After that, though, it gets pretty vague. There will be “more offers, more often,” Big Lots promises, with no mention of how many purchases you’ll need to make in order to trigger an offer, or whether smaller purchases will carry the same weight as larger ones. The offers will also include “coupons and discounts tailored to how you shop at Big Lots.” In all, the program “will offer more frequent offers which will differ from the current 20% discount.”
The big question is how exactly the new offers will “differ” from the old 20% discount – differ as in, better than 20%? Or worse?
Big Lots is playing it close to the vest publicly, but it’s showing its hand to insiders. “We’ve found an opportunity to improve sales and improve transactions against our loyalty card base with this new program and do it at a lower cost, meaning the markdowns associated with it are not as rich as the prior program,” Big Lots Chief Financial Officer Tim Johnson told investors earlier this year, as the company started planning the changes.
So it appears that Big Lots may be using some sleight of hand in implementing its “improvements” – you’ll get offers more often, which may provide the illusion of better savings. But they’ll add up to be less lucrative than the flat 20% off you’d earn under the old program.
So why all the changes? Big Lots says it’s doing it for Jennifer. And who is Jennifer? If you’re a Big Lots shopper – “Jennifer” is you.
Sorry if your name isn’t actually Jennifer. But Big Lots is now referring to you that way anyway, so hope you don’t mind. Especially if you’re a guy.
In another example of the sometimes odd semantics that retailers use when discussing their customers, Big Lots has decided to name its most loyal customer “Jennifer”.
Jennifer “wants quality, tasteful, branded merchandise at great values,” new CEO David Campisi told investors recently. “We must look at the store and think across categories with Jennifer in mind,” he went on. “Food and consumables are not consistent for Jennifer… We must look at the store and think across categories with Jennifer in mind… I like what remodeling a market can do for Jennifer and for our brand.”
You get the point.
It’s almost as grating as former JCPenney CEO Ron Johnson’s habit of referring to his customers as “she” (“We learned she prefers a sale,” he once described his typical customer. “At times she loves a coupon.”)

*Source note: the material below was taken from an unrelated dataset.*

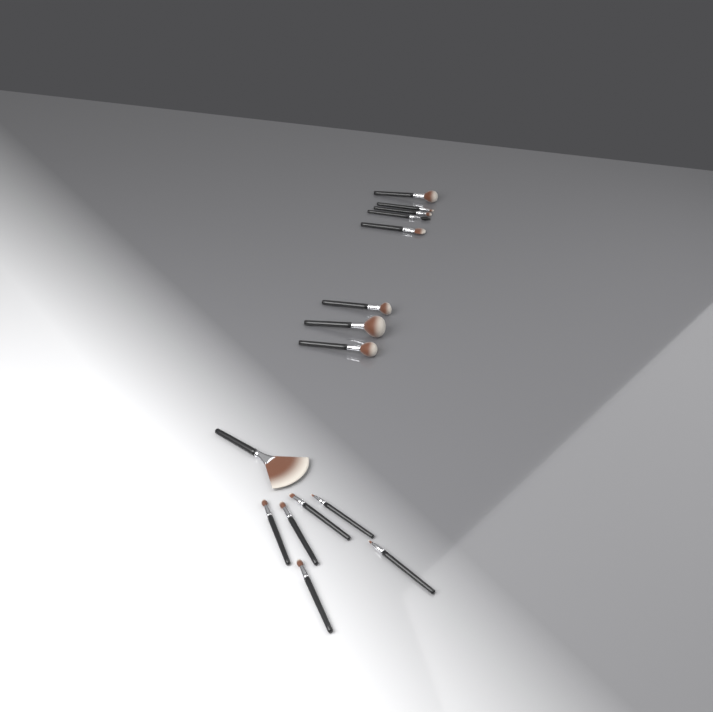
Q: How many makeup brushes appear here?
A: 15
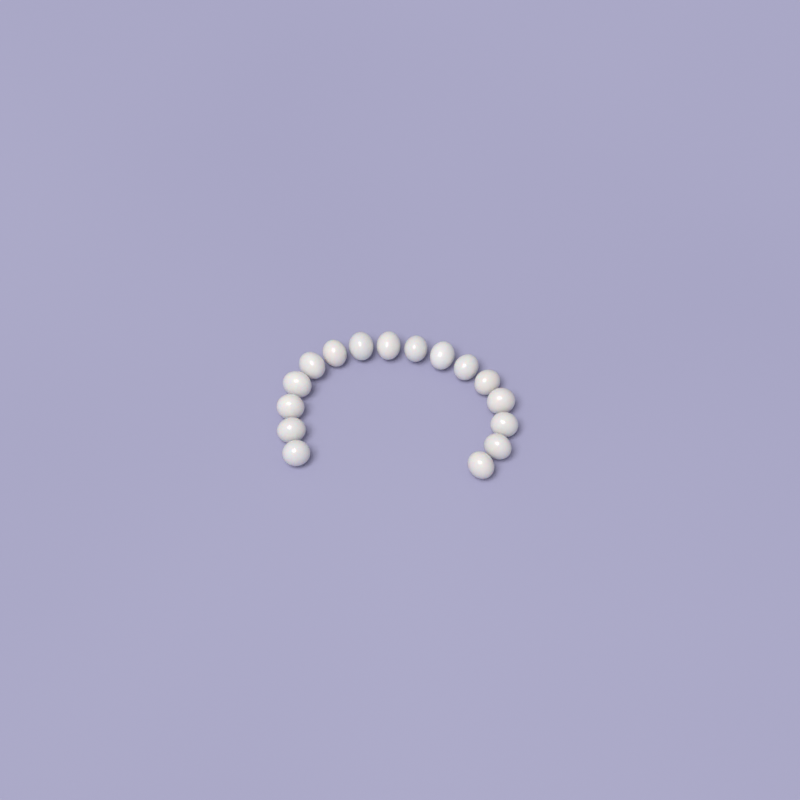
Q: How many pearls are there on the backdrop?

Big Lots’ decision to put a name to the “she” is based on the very loyalty program it’s now revamping. It turns out Jennifer is the most popular name in the Buzz Club rewards program. And apparently Jennifer isn’t spending quite as much at Big Lots as the company would like. Hence today’s changes in the rewards program.
That’s not to say the new program is all bad. If you’re an infrequent Big Lots shopper, you may never have bothered to join the Buzz Club program at all, since you could only earn that 20% coupon if you shop there more than a dozen times a year. Now, while the discounts may be smaller, they’ll be more frequent – perhaps encouraging occasional Big Lots shoppers to visit more often.
And that, ultimately, is what a loyalty program is really all about, after all. You may or may not like it, but as long as Jennifer is happy – Big Lots is happy.